*** Input ***

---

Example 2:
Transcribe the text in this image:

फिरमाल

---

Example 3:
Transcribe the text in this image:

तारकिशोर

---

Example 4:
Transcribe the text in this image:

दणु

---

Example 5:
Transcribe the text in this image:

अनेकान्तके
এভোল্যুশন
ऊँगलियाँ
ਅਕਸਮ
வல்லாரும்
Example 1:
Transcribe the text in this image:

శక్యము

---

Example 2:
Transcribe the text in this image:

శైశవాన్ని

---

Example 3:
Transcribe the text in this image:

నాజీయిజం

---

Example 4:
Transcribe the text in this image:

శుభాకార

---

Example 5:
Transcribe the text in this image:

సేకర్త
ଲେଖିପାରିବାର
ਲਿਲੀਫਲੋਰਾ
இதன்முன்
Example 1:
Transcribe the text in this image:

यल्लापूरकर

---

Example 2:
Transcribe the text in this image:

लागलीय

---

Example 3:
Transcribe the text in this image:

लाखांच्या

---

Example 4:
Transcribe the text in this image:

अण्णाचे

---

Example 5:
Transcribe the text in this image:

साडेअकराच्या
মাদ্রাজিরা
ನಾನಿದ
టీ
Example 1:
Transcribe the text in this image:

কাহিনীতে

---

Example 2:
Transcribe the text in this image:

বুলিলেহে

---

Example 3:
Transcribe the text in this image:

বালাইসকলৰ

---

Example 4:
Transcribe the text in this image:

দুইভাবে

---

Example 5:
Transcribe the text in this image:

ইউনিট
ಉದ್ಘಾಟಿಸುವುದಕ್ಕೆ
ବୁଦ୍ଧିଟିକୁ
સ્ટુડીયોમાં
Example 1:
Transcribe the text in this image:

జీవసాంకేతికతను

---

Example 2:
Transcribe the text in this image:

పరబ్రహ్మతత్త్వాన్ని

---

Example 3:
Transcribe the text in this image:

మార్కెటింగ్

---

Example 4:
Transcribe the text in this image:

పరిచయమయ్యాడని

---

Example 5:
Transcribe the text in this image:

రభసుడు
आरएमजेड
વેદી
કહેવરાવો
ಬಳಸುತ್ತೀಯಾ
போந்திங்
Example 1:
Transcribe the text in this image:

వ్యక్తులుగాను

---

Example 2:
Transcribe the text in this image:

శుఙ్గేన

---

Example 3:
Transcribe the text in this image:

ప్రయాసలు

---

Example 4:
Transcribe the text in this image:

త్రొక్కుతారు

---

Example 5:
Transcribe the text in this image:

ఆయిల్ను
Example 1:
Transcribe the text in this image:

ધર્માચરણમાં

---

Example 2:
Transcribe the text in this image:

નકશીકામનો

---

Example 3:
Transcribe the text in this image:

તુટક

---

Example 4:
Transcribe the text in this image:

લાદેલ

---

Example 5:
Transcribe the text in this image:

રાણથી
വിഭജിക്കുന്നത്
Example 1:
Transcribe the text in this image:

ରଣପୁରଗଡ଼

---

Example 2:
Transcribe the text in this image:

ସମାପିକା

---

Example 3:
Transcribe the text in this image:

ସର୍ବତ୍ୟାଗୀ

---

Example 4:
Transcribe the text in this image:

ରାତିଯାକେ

*** End of Input ***

**Problem to solve**
The entries above are to be copied word for word.

**Written reply**
---

Example 2:
Transcribe the text in this image:

फिरमाल

---

Example 3:
Transcribe the text in this image:

तारकिशोर

---

Example 4:
Transcribe the text in this image:

दणु

---

Example 5:
Transcribe the text in this image:

अनेकान्तके
এভোল্যুশন
ऊँगलियाँ
ਅਕਸਮ
வல்லாரும்
Example 1:
Transcribe the text in this image:

శక్యము

---

Example 2:
Transcribe the text in this image:

శైశవాన్ని

---

Example 3:
Transcribe the text in this image:

నాజీయిజం

---

Example 4:
Transcribe the text in this image:

శుభాకార

---

Example 5:
Transcribe the text in this image:

సేకర్త
ଲେଖିପାରିବାର
ਲਿਲੀਫਲੋਰਾ
இதன்முன்
Example 1:
Transcribe the text in this image:

यल्लापूरकर

---

Example 2:
Transcribe the text in this image:

लागलीय

---

Example 3:
Transcribe the text in this image:

लाखांच्या

---

Example 4:
Transcribe the text in this image:

अण्णाचे

---

Example 5:
Transcribe the text in this image:

साडेअकराच्या
মাদ্রাজিরা
ನಾನಿದ
టీ
Example 1:
Transcribe the text in this image:

কাহিনীতে

---

Example 2:
Transcribe the text in this image:

বুলিলেহে

---

Example 3:
Transcribe the text in this image:

বালাইসকলৰ

---

Example 4:
Transcribe the text in this image:

দুইভাবে

---

Example 5:
Transcribe the text in this image:

ইউনিট
ಉದ್ಘಾಟಿಸುವುದಕ್ಕೆ
ବୁଦ୍ଧିଟିକୁ
સ્ટુડીયોમાં
Example 1:
Transcribe the text in this image:

జీవసాంకేతికతను

---

Example 2:
Transcribe the text in this image:

పరబ్రహ్మతత్త్వాన్ని

---

Example 3:
Transcribe the text in this image:

మార్కెటింగ్

---

Example 4:
Transcribe the text in this image:

పరిచయమయ్యాడని

---

Example 5:
Transcribe the text in this image:

రభసుడు
आरएमजेड
વેદી
કહેવરાવો
ಬಳಸುತ್ತೀಯಾ
போந்திங்
Example 1:
Transcribe the text in this image:

వ్యక్తులుగాను

---

Example 2:
Transcribe the text in this image:

శుఙ్గేన

---

Example 3:
Transcribe the text in this image:

ప్రయాసలు

---

Example 4:
Transcribe the text in this image:

త్రొక్కుతారు

---

Example 5:
Transcribe the text in this image:

ఆయిల్ను
Example 1:
Transcribe the text in this image:

ધર્માચરણમાં

---

Example 2:
Transcribe the text in this image:

નકશીકામનો

---

Example 3:
Transcribe the text in this image:

તુટક

---

Example 4:
Transcribe the text in this image:

લાદેલ

---

Example 5:
Transcribe the text in this image:

રાણથી
വിഭജിക്കുന്നത്
Example 1:
Transcribe the text in this image:

ରଣପୁରଗଡ଼

---

Example 2:
Transcribe the text in this image:

ସମାପିକା

---

Example 3:
Transcribe the text in this image:

ସର୍ବତ୍ୟାଗୀ

---

Example 4:
Transcribe the text in this image:

ରାତିଯାକେ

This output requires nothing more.